The association’s other major criticism of the Bill was that it wasn’t forward-thinking enough, with no explicit mention of regulating social media marketing to underage audiences or accounting for novel or emerging tobacco products which could potentially circumvent its regulations.

One potential emerging class of products, according to the RACGP’s submission, is heated tobacco products – these are similar to nicotine vaping products in that they produce a vapour instead of a smoke, but diverge in that they use processed tobacco product, like leaf, rather than an e-liquid.

The college pointed out that it had previously raised red flags over tobacco company Philip Morris International promoting heated tobacco as a safer alternative to regular cigarettes.

“Claims that heated tobacco products pose a lower risk to health due to milder exposure to toxicants have been refuted and such assertions have parallels with the now illegal marketing by tobacco companies promoting light and mild cigarettes and filtered and low-tar cigarettes as being safer,” the RACGP said.
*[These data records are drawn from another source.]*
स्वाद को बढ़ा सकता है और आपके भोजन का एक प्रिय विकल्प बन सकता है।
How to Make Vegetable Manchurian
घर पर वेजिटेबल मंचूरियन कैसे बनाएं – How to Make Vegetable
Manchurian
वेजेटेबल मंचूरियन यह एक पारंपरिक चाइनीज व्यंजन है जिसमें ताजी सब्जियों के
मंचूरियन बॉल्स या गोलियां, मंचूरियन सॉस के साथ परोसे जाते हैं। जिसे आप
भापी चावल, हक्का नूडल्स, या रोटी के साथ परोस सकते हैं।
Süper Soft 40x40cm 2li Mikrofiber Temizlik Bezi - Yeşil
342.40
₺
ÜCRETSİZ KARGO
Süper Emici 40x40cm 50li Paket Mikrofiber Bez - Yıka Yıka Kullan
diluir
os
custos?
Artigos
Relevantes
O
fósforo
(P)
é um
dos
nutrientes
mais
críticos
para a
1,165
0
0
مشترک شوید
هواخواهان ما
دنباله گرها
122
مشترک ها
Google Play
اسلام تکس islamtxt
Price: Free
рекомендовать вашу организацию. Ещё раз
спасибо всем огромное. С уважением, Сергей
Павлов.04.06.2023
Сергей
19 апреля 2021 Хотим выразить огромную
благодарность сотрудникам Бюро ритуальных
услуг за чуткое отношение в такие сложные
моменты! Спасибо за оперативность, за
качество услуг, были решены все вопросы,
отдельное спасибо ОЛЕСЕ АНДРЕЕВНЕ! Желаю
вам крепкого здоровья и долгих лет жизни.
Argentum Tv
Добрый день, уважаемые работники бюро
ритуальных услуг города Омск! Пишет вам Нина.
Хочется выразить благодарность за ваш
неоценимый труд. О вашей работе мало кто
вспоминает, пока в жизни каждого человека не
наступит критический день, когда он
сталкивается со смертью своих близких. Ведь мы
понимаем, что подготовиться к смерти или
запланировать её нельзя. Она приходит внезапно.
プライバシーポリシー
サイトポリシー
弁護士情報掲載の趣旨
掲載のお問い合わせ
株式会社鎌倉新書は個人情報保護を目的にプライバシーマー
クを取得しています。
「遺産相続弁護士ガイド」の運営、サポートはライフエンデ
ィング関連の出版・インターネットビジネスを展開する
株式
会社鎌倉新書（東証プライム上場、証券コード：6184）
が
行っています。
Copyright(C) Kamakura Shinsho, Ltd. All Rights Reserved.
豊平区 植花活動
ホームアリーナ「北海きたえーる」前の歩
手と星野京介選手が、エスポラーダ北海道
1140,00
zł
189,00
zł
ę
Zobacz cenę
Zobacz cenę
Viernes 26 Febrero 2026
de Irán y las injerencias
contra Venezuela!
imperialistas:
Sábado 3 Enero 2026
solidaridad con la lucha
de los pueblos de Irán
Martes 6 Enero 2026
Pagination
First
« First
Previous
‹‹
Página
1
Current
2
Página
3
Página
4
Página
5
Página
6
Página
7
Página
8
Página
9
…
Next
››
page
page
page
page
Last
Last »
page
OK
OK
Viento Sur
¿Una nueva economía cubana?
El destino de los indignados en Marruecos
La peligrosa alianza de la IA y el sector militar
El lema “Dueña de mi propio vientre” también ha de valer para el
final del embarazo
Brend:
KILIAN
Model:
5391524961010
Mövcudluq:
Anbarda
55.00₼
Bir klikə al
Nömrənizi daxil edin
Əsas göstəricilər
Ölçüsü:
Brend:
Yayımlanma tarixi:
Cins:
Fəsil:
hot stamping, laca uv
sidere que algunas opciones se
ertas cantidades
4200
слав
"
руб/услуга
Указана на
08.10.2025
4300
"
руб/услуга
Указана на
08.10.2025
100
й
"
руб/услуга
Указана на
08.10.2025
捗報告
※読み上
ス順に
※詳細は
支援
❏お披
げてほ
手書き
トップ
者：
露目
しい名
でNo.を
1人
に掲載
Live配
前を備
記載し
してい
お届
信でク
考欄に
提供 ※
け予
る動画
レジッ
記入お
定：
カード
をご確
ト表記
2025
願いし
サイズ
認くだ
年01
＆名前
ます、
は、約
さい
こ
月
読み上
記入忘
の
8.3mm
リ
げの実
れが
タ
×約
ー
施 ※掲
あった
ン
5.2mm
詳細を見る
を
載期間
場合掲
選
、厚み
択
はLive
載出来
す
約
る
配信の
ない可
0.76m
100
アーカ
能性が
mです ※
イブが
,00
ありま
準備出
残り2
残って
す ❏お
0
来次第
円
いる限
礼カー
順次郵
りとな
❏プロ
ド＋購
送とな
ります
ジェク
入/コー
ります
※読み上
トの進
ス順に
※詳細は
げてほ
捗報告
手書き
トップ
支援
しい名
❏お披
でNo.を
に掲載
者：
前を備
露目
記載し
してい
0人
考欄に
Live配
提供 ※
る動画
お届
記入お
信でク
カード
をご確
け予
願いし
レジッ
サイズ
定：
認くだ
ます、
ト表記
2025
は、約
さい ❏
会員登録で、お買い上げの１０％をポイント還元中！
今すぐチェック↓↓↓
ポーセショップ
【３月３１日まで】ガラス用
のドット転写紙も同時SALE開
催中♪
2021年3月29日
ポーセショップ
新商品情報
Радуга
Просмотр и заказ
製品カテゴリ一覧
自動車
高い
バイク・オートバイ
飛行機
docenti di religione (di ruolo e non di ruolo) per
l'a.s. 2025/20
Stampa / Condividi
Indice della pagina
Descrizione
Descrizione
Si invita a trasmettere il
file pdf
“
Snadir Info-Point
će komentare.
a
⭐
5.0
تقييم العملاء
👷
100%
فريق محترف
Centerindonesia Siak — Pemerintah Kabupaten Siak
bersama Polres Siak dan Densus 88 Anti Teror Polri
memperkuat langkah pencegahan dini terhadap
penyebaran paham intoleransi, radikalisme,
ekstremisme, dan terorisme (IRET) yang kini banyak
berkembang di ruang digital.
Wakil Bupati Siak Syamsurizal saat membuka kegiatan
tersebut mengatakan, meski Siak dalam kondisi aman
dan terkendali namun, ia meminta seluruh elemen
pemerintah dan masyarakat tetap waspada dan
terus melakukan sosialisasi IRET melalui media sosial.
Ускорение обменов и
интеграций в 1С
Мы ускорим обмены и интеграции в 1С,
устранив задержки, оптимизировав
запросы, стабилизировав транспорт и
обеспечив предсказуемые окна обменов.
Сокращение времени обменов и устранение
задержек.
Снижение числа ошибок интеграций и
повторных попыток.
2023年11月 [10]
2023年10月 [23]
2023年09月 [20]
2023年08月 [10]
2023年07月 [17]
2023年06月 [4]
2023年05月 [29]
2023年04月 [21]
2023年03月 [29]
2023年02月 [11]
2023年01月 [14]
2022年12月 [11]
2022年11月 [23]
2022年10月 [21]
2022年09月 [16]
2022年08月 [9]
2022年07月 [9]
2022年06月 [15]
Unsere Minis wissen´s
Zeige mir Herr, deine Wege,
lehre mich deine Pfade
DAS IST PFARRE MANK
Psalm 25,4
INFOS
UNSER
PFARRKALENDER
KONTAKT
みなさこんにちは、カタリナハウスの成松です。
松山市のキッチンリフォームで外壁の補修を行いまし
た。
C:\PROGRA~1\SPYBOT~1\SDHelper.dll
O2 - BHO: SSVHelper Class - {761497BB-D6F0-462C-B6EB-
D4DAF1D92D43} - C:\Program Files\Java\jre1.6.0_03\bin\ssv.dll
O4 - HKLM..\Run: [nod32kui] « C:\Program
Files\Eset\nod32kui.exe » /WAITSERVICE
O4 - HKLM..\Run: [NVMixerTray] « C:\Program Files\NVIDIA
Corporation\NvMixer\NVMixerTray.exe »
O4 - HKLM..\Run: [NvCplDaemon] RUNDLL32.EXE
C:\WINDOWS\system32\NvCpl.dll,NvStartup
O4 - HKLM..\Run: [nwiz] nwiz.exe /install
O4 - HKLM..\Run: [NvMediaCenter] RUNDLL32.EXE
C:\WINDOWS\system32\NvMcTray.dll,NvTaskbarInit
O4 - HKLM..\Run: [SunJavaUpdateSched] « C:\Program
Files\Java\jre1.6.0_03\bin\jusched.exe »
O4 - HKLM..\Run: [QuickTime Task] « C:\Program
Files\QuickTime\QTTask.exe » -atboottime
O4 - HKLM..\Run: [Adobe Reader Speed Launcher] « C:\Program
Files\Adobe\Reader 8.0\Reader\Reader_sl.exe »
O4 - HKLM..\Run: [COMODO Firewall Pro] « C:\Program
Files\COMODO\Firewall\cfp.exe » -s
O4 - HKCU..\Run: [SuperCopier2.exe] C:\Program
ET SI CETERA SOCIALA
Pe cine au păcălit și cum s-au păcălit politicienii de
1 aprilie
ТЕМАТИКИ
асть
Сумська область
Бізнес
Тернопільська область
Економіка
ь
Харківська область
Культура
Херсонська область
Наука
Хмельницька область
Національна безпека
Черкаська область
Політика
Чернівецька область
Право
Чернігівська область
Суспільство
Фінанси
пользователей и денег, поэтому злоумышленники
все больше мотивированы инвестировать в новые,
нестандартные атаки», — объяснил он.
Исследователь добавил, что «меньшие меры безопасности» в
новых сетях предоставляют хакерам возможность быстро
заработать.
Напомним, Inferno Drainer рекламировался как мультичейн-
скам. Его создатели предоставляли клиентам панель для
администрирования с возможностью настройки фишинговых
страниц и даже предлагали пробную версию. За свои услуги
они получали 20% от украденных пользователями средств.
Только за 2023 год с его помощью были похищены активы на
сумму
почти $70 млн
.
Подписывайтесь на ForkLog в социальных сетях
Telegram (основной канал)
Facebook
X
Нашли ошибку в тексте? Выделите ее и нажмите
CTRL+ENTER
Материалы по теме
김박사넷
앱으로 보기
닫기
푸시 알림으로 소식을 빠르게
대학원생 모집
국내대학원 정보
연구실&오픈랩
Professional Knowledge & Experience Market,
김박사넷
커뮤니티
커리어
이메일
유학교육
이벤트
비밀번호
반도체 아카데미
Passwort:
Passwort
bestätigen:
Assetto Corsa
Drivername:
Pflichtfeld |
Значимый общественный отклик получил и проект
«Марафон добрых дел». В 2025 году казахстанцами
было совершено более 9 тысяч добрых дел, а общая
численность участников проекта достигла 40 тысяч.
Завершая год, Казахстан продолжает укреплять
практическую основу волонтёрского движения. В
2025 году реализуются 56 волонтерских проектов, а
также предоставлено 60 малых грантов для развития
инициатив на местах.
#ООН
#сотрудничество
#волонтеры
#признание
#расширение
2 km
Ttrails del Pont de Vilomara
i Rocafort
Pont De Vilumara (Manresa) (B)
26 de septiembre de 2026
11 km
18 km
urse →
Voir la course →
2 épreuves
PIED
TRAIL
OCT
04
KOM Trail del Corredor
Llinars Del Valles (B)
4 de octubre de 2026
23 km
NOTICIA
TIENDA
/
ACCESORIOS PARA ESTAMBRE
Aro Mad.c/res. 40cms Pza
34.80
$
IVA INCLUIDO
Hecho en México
“The draft Bill will also need scope to capture potential new tobacco products as they emerge.”

It also went a step further than the AMA and recommended that sponsorship prohibitions be extended to apply to entities that may be acting on a tobacco company’s behalf.

Earlier this month, reports surfaced that Philip Morris International was marketing its VEEV line of nicotine vaping products directly to pharmacies with an introductory offer designed to undercut competitors.

VEEV’s link to Philip Morris International – i.e. that the tobacco giant owns and manufactures it – was only mentioned in small print at the bottom of the brochure.

The introductory offer would net participating pharmacists an 80% margin, so long as they sign a supply agreement with VEEV and agree to sell the devices at $19.90 or less, the Guardian Australia reported.

Equivalent products from other wholesalers have a recommended retail price of about $25.

With the first round of public consultation on the Public Health (Tobacco and Other Products) Bill now over, the next move from the Department of Health is not yet clear.